The Two Gardens: different paths toward cultivating a sense of time and timelessness, from the past and for the future.

            In a small town, neighbors engage in friendly rivalries, what the old poet Hesiod called helpful strife. The small town in my story is no different. One couple, elderly and retired, cultivated a garden with a variety of trees, bushes, and plants. Some they planted for decoration, and others for the fruit they bore. In the spring, they greeted the crocus and the daffodil, and the blossoms of the pear, the cherry, and the apple trees in turn. The summer was a time for tomatoes, cucumbers, and peppers. The fall brought round a harvest of pecans and squash, and they spent afternoons watching and sweeping the colored leaves that dappled the ground. In the winter the garden rested, and the couple remained inside their house near the fire.

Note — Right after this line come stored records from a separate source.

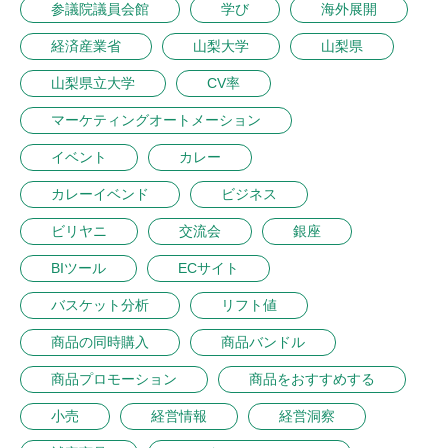
参議院議員会館
学び
海外展開
経済産業省
山梨大学
山梨県
山梨県立大学
CV率
マーケティングオートメーション
イベント
カレー
カレーイベンド
ビジネス
ビリヤニ
交流会
銀座
BIツール
ECサイト
バスケット分析
リフト値
商品の同時購入
商品バンドル
商品プロモーション
商品をおすすめする
小売
経営情報
経営洞察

Their neighbor was more industrious and deliberate. He observed his neighbors tending their garden, and he considered how he could improve on their efforts. His garden, he thought, could be more splendid and more productive. He could design, with great attention to detail, a plan that would preserve the flourish of the trees and plants. To this end, he created a laboratory and a library dedicated to the science of gardens. He constructed a series of greenhouses, so that the garden retained its appearance even in the cold winter months. He installed irrigation to water his plants regularly in the heat of the summer. Striving to better his neighbors, he researched agricultural theories and practices, not confining himself only to the most recent, but exploring too the grand gardens of history. The white gardens of Seville, with their lilies, led him to arrange his plants for striking effects of color. And even greater impression afforded his reading of Marco Polo’s travels. He separated sections of his garden with elaborate stone walls, like Kublai Khan’s palace in Kaipingfu and he planted, like Ala ad-Din Muhammad, fruit trees nourished by rivulets of water. Nothing, he believed, could be left to chance or the changing fortunes of the seasons.

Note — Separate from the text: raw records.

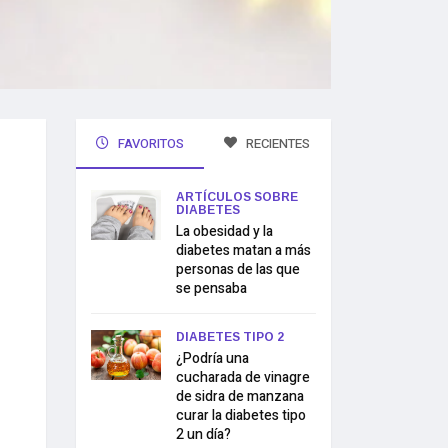
FAVORITOS
RECIENTES
ARTÍCULOS SOBRE
DIABETES
La obesidad y la
diabetes matan a más
personas de las que
se pensaba
DIABETES TIPO 2
¿Podría una
cucharada de vinagre
de sidra de manzana
curar la diabetes tipo
2 un día?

The scholar-scientist’s garden was a wonder to behold, so obviously perfect and timeless were its features. People visited it from far and wide, and they deemed it the garden of the future on account of its ingenious engineering. Nonetheless something grieved its designer. He worried about the insulation of the greenhouses and the cracks in the irrigation. He measured the size and number of the flowers, the yield of the fruit trees, and grew anxious when they failed to exceed the previous year’s supply. He also wondered why his neighbors seemed to ignore his success. While they nodded and waved in his direction, they kept to their own garden and did not attempt, like many others, to copy his ideas. He first dismissed them as backward and stuck in their ways, but then their indifference began to bother him.

As a result of these cares, both toward his garden and toward his neighbors, visitors noticed a change in his appearance. He seemed more tired and withdrawn, and aged more quickly with every passing year. His garden, however, maintained its timeless appearance, so that the contrast between it and its engineer became more and more obvious. “How beautiful this garden,” the visitors said. “And how sad the owner!” His neighbors, meanwhile, tended their garden according to the seasons, and the visitors to the garden next door knew what time of year it was according to the colors and growth of the plants. When the couple died in the course of time, the scientist had the opportunity to buy their land to enlarge his own, but he did not. Some people said it was out of respect for their garden, while others said he was simply too old and tired.